Say Nothing.

Say nothing is when you change your self-talk.

Your old narratives.

It’s a cousin to my ‘Do nothing’ program.

It’s essential for growth to look at your narratives.
You know, like the one you learned as a young girl that Uncle Nate was a heavy gambler. That’s known. Then, one day, many years later, you actually look into your uncle’s life and find out he only gambled for a few years to pay his way through college.

That narrative gets changed. The reality emerges.

You can develop many during your early years acting. ‘I can’t cry.’ ‘My eyes are too small for film.’ ‘My voice is squeaky.’ ‘Theatre is big; film is small.’

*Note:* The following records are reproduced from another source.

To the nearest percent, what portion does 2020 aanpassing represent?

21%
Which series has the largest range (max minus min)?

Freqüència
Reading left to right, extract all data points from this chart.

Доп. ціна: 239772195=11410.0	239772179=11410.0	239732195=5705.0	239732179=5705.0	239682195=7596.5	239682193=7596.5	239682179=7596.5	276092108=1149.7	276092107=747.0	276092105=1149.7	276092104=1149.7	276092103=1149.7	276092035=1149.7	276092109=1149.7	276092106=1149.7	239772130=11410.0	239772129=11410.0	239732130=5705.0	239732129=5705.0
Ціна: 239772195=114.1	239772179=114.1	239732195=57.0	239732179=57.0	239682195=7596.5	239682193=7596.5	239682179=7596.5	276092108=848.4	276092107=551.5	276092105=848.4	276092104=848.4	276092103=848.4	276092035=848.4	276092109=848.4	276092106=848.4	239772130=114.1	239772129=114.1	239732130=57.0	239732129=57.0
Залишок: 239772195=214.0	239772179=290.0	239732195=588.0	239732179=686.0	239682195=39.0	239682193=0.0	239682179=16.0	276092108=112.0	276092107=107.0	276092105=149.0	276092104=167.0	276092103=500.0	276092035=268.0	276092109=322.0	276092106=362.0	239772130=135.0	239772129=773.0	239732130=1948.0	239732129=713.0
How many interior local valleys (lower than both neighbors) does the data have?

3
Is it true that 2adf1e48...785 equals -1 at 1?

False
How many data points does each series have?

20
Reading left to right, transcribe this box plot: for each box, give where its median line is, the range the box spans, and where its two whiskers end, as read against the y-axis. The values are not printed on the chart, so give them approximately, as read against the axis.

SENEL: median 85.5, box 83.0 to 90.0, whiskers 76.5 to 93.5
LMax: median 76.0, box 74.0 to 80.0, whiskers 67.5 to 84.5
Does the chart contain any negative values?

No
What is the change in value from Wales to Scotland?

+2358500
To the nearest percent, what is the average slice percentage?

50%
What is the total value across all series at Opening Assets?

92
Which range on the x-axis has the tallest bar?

Actors who come to my class with mostly a theatre background often repeat their narrative of, ‘I can’t act in film because I’m a theatre actor.’

After hearing this repeated a few times I encourage them to change their self-talk. Just don’t say it anymore – and you can’t say it in my class!

The ‘Say nothing’ program.

You’ll still think it, but don’t say it. Basic psychotherapy.

That has a positive effect on your consciousness. On your mind. If you do that – stop saying the narrative - it will die down. Speaking it out loud fuels its life. 

Old narratives are like old friends even if they are poisonous. We know them and in a funny way are loathe to give them up. That means you may and probably will keep thinking those thoughts, but the issue is to not say them and not to act on them.

That’s change. It’s essential as you become more professional that you examine old ideas and see if they still stand up. See if they’re true. 

Change happens in small parts.

The theatre actor keeps practicing acting for camera, but drops the narrative.

Raising your bar in part means to stop whining (whingeing, as the Irish say) about things you’ve been whining about for years.

Even if everyone else whines about them.